On the Inclusion of BibTeX in HTML5
As part of the HTML5 effort, editor Ian Hickson has proposed a new way to encode structured data in HTML. Ian has since included within the proposal encodings of various widely used standards to describe events, contacts and citations. These vocabularies have normative status within the proposed spec, and have a privileged place within the DOM.
On the last use case, he has chosen BibTeX, on the basis that it is widely used and simple to author and process. Ian and I have chatted about this via email. To summarize my thoughts, then, I would like to argue against the inclusion of BibTeX based on the following points:
- BibTeX is designed for the sciences, that typically only cite secondary academic literature. It is thus inadequate for, nor widely used, in many fields outside of the sciences: the humanities and law being quite obvious examples. For this reason, BibTeX cannot by default adequately represent even the use cases Ian has identified. For example, there are many citations on Wikipedia that can only be represented using effectively useless types such as “misc” and which require new properties to be invented.
- Related, BibTeX cannot represent much of the data in widely used bibliographic applications such as Endnote, RefWorks and Zotero except in very general ways.
- The BibTeX extensibility model puts a rather large burden on inventing new properties to accommodate data not in the core model. For example, the core model has no way to represent a DOI identifier (this is no surprise, as BibTeX was created before DOIs existed). As a consequence, people have gradually added this to their BibTeX records and styles in a more ad hoc way. This ad hoc approach to extensibility has one of two consequences: either the vocabulary terms are understood as completely uncontrolled strings, or one needs to standardize them. If we assume the first case, we introduce potential interoperability problems. If we assume the second, we have an organizational and process problem: that the WHATWG and/or the W3C—neither of which have expertise in this domain—become the gate-keepers for such extensions. In either case, we have a rather brittle and anachronistic approach to extension.
- The BibTeX model conflicts with Dublin Core and with vCard, both of which are quite sensibly used elsewhere in the microdata spec to encode information related to the document proper. There seems little justification in having two different ways to represent a document depending on whether on it is THIS document or THAT document.

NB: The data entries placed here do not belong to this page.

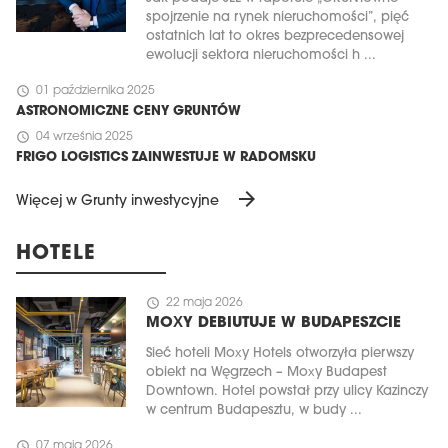
spojrzenie na rynek nieruchomości”, pięć
ostatnich lat to okres bezprecedensowej
ewolucji sektora nieruchomości h ...
schedule
01 października 2025
ASTRONOMICZNE CENY GRUNTÓW
schedule
04 września 2025
FRIGO LOGISTICS ZAINWESTUJE W RADOMSKU
arrow_forward
Więcej w Grunty inwestycyjne
HOTELE
schedule
22 maja 2026
MOXY DEBIUTUJE W BUDAPESZCIE
Sieć hoteli Moxy Hotels otworzyła pierwszy
obiekt na Węgrzech – Moxy Budapest
Downtown. Hotel powstał przy ulicy Kazinczy
w centrum Budapesztu, w budy ...
schedule
07 maja 2026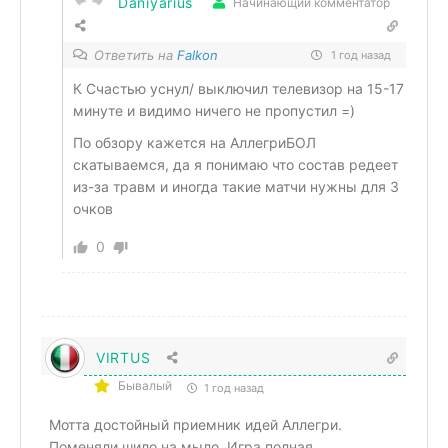
Daniyarius
Начинающий комментатор
Ответить на
Falkon
1 год назад
К Счастью уснул/ выключил телевизор на 15-17
минуте и видимо ничего не пропустил =)
По обзору кажется на АллегриБОЛ
скатываемся, да я понимаю что состав редеет
из-за травм и иногда такие матчи нужны для 3
очков
0
VIRTUS
Бывалый
1 год назад
Мотта достойный приемник идей Аллегри.
Поменяли шило на мыло. Игра полная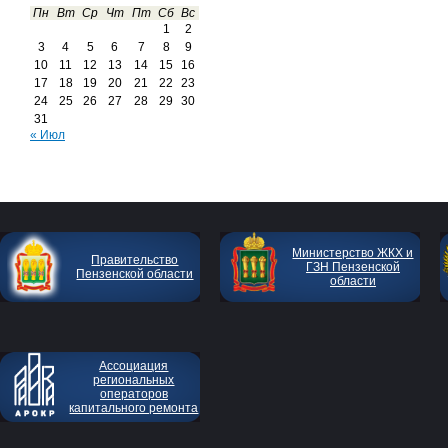
Пн
Вт
Ср
Чт
Пт
Сб
Вс
1
2
3
4
5
6
7
8
9
10
11
12
13
14
15
16
17
18
19
20
21
22
23
24
25
26
27
28
29
30
31
« Июл
Министерство ЖКХ и
Правительство
ГЗН Пензенской
Пензенской области
области
Ассоциация
региональных
операторов
капитального ремонта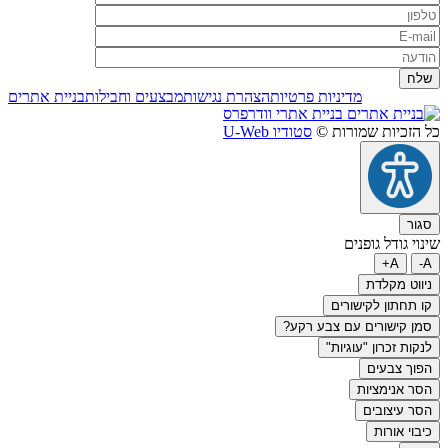
מדיניות פרטיות
הצהרת נגישות
מבצעים וחבילות
בניית אתרים
בניית אתרי וודרפרס
כל הזכיות שמורות ©
סטודיו U-Web
סגור
שינוי גודל גופנים
A+
A-
ניווט מקלדת
קו תחתון לקישורים
סמן קישורים עם צבע רקע?
לנקות זכרון "עוגיות"
הפוך צבעים
הסר אנימציות
הסר עיצובים
כיבוי אורות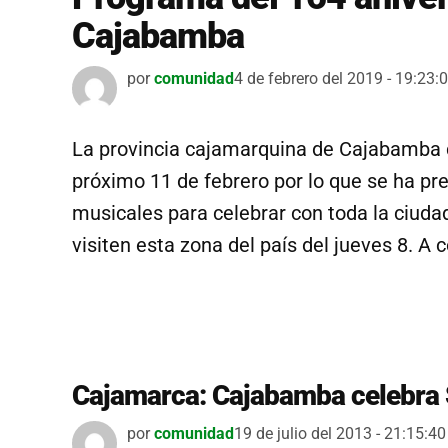
Cajabamba
por
comunidad
4 de febrero del 2019 - 19:23:
La provincia cajamarquina de Cajabamba c
próximo 11 de febrero por lo que se ha pre
musicales para celebrar con toda la ciudad
visiten esta zona del país del jueves 8. A 
Cajamarca: Cajabamba celebra 
por
comunidad
19 de julio del 2013 - 21:15:40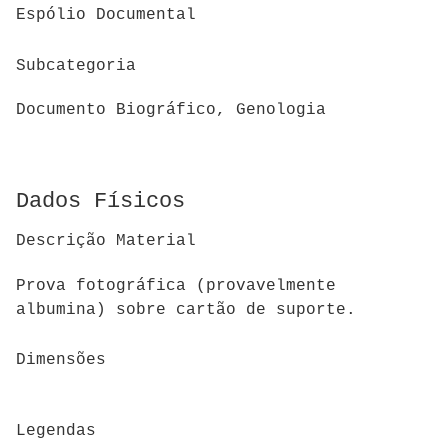
Espólio Documental
Subcategoria
Documento Biográfico, Genologia
Dados Físicos
Descrição Material
Prova fotográfica (provavelmente
albumina) sobre cartão de suporte.
Dimensões
Legendas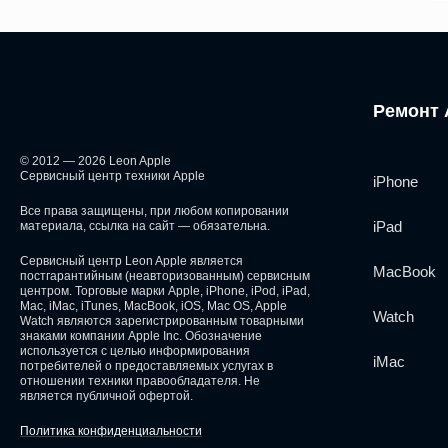
Ремонт 
© 2012 — 2026 Leon Apple
Сервисный центр техники Apple
iPhone
Все права защищены, при любом копировании
iPad
материала, ссылка на сайт — обязательна.
Сервисный центр Leon Apple является
MacBook
постгарантийным (неавторизованным) сервисным
центром. Торговые марки Apple, iPhone, iPod, iPad,
Mac, iMac, iTunes, MacBook, iOS, Mac OS, Apple
Watch
Watch являются зарегистрированным товарными
знаками компании Apple Inc. Обозначение
используется с целью информирования
iMac
потребителей о предоставляемых услугах в
отношении техники правообладателя. Не
является публичной офертой.
Политика конфиденциальности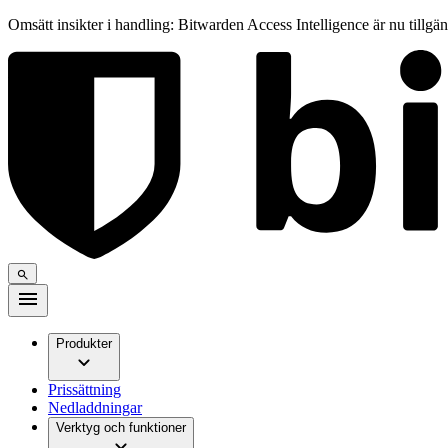
Omsätt insikter i handling: Bitwarden Access Intelligence är nu tillgä
Produkter
Prissättning
Nedladdningar
Verktyg och funktioner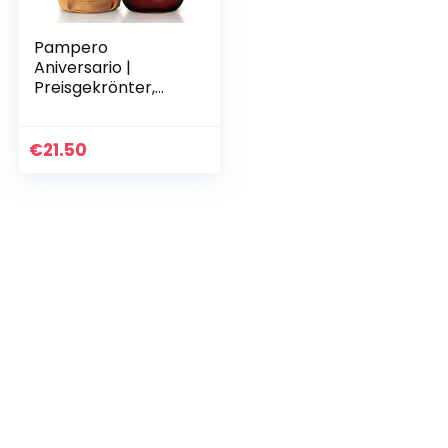
Pampero
Aniversario |
Preisgekrönter,
aromatischer
Premium-Rum
Blend | blended in
€
21.50
den Weiten
Venezuelas | 40%
vol…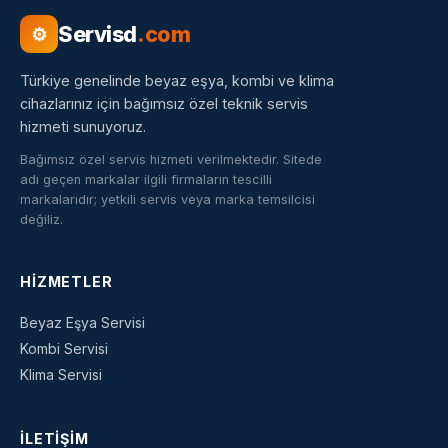
Servisd
.com
⚙
Türkiye genelinde beyaz eşya, kombi ve klima
cihazlarınız için bağımsız özel teknik servis
hizmeti sunuyoruz.
Bağımsız özel servis hizmeti verilmektedir. Sitede
adı geçen markalar ilgili firmaların tescilli
markalarıdır; yetkili servis veya marka temsilcisi
değiliz.
HIZMETLER
Beyaz Eşya Servisi
Kombi Servisi
Klima Servisi
İLETIŞIM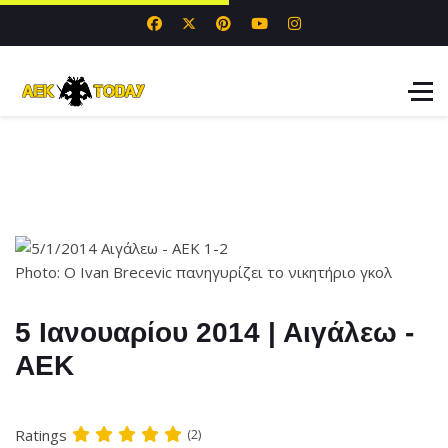
Photo: Ο Ivan Brecevic πανηγυρίζει το νικητήριο γκολ
5 Ιανουαρίου 2014 | Αιγάλεω -
ΑΕΚ
Ratings
(2)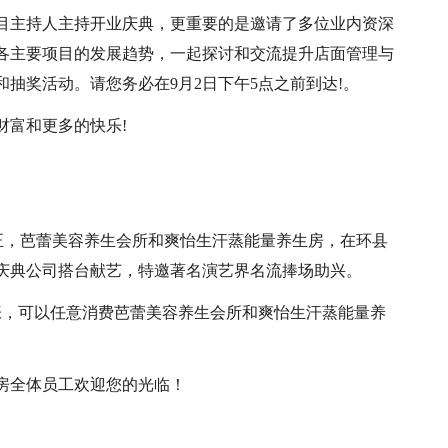
目主持人主持开业庆典，更重要的是邀请了多位业内资深
各主要项目的发展趋势，一起探讨和交流提升店面管理与
抽奖活动。请您务必在9月2日下午5点之前到达!。
财富和更多的快乐!
二时正，芭蕾美容养生会所和爽怡生汗蒸能量养生房，在环县
庆典公司搭台献艺，特邀著名演艺界名流捧场助兴。
张，可以任意消费芭蕾美容养生会所和爽怡生汗蒸能量养
房全体员工欢迎您的光临！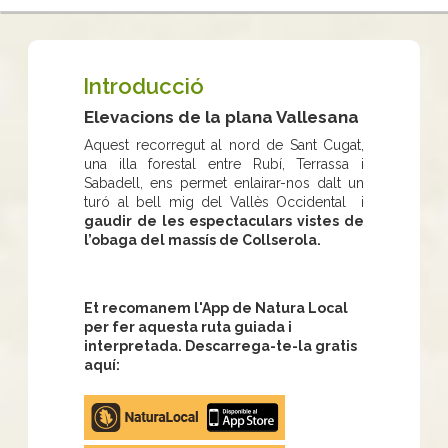
Introducció
Elevacions de la plana Vallesana
Aquest recorregut al nord de Sant Cugat,
una illa forestal entre Rubí, Terrassa i
Sabadell, ens permet enlairar-nos dalt un
turó al bell mig del Vallès Occidental i
gaudir de les espectaculars vistes de
l’obaga del massís de Collserola.
Et recomanem l'App de Natura Local
per fer aquesta ruta guiada i
interpretada. Descarrega-te-la gratis
aquí:
Apple
store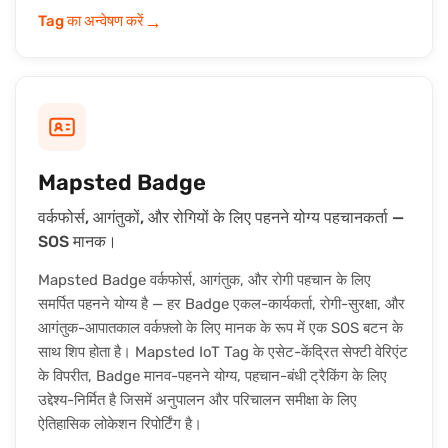
→
Tag का अन्वेषण करें
Mapsted Badge
वर्कफोर्स, आगंतुकों, और रोगियों के लिए पहनने योग्य पहचानकर्ता —
SOS मानक।
Mapsted Badge वर्कफोर्स, आगंतुक, और रोगी पहचान के लिए
समर्पित पहनने योग्य है — हर Badge एकल-कार्यकर्ता, रोगी-सुरक्षा, और
आगंतुक-आपातकाल वर्कफ़्लो के लिए मानक के रूप में एक SOS बटन के
साथ शिप होता है। Mapsted IoT Tag के एसेट-केंद्रित सेफ्टी वेरिएंट
के विपरीत, Badge मानव-पहनने योग्य, पहचान-बंधी ट्रैकिंग के लिए
उद्देश्य-निर्मित है जिसमें अनुपालन और परिचालन समीक्षा के लिए
ऐतिहासिक लोकेशन रिपोर्टिंग है।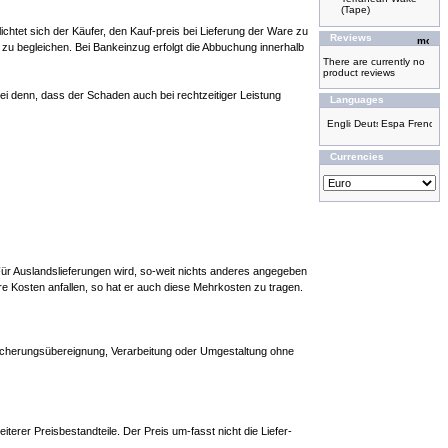
(Tape)
chtet sich der Käufer, den Kauf-preis bei Lieferung der Ware zu
Reviews
zu begleichen. Bei Bankeinzug erfolgt die Abbuchung innerhalb
There are currently no
product reviews
sei denn, dass der Schaden auch bei rechtzeitiger Leistung
Languages
Currencies
Für Auslandslieferungen wird, so-weit nichts anderes angegeben
e Kosten anfallen, so hat er auch diese Mehrkosten zu tragen.
 Sicherungsübereignung, Verarbeitung oder Umgestaltung ohne
terer Preisbestandteile. Der Preis um-fasst nicht die Liefer-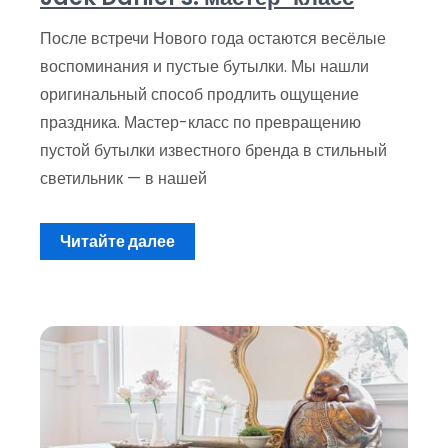
После встречи Нового года остаются весёлые
воспоминания и пустые бутылки. Мы нашли
оригинальный способ продлить ощущение
праздника. Мастер-класс по превращению
пустой бутылки известного бренда в стильный
светильник — в нашей
Читайте далее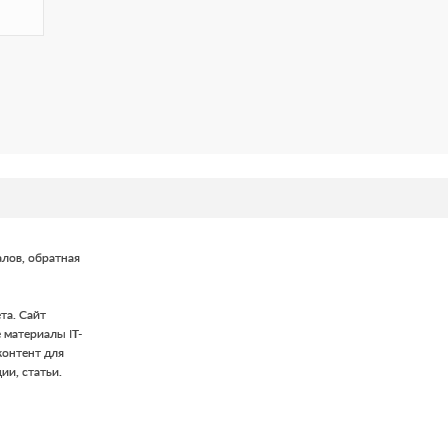
лов, обратная
та. Сайт
 материалы IT-
контент для
ии, статьи.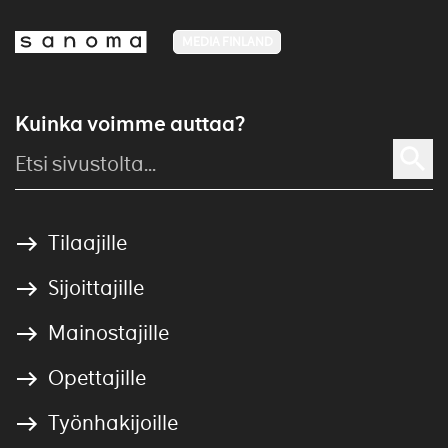
MEDIA FINLAND
Kuinka voimme auttaa?
Tilaajille
Sijoittajille
Mainostajille
Opettajille
Työnhakijoille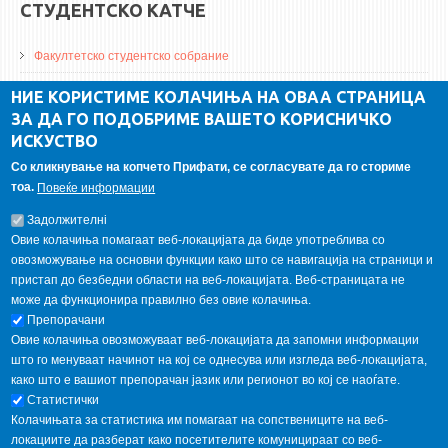
СТУДЕНТСКО КАТЧЕ
Факултетско студентско собрание
ДА Винчи магазин
НИЕ КОРИСТИМЕ КОЛАЧИЊА НА ОВАА СТРАНИЦА
ЗА ДА ГО ПОДОБРИМЕ ВАШЕТО КОРИСНИЧКО
Алумни асоцијација
ИСКУСТВО
Студентски пракси
Со кликнување на копчето Прифати, се согласувате да го сториме
тоа.
Повеќе информации
ГАЛЕРИЈА
Задолжителнi
Овие колачиња помагаат веб-локацијата да биде употреблива со
овозможување на основни функции како што се навигација на страници и
пристап до безбедни области на веб-локацијата. Веб-страницата не
може да функционира правилно без овие колачиња.
Препорачани
Овие колачиња овозможуваат веб-локацијата да запомни информации
што го менуваат начинот на кој се однесува или изгледа веб-локацијата,
како што е вашиот препорачан јазик или регионот во кој се наоѓате.
Статистички
Колачињата за статистика им помагаат на сопствениците на веб-
локациите да разберат како посетителите комуницираат со веб-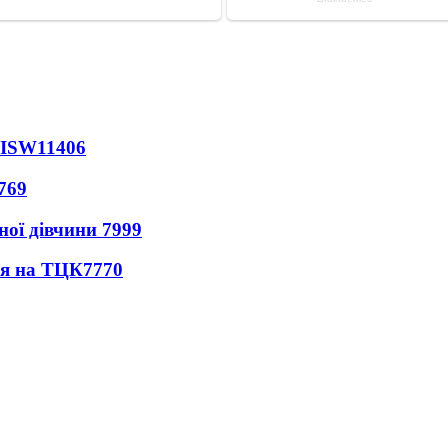
 ISW
11406
769
ної дівчини
7999
ся на ТЦК
7770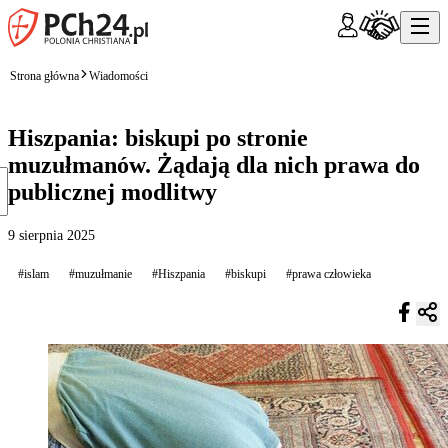
Strona główna
Wiadomości
Hiszpania: biskupi po stronie
muzułmanów. Żądają dla nich prawa do
publicznej modlitwy
9 sierpnia 2025
#islam
#muzułmanie
#Hiszpania
#biskupi
#prawa człowieka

- Aspects of BibTeX’s core model are ambiguous/confusing. For example, what number does “number” refer to? Is it a document number, or an issue number? [note: it's actually both, depending on context; in a report it's the former, while in an article it's the latter]
My suggestion instead?
- reuse Dublin Core and vCard for the generic data: titles, creators/contributors, publisher, dates, part/version relations, etc., and only add those properties (volume, issue, pages, editors, etc.) that they omit
- typing should NOT be handled a bibtex-type property, but the same way everything else is typed in the microdata proposal: a global identifier
- make it possible for people to interweave other, richer, vocabularies such as bibo within such item descriptions. In other words, extension properties should be URIs.
- define the mapping to RDF of such an “item” description; can we say, for example, that it constitutes a dct:references link from the document to the described source?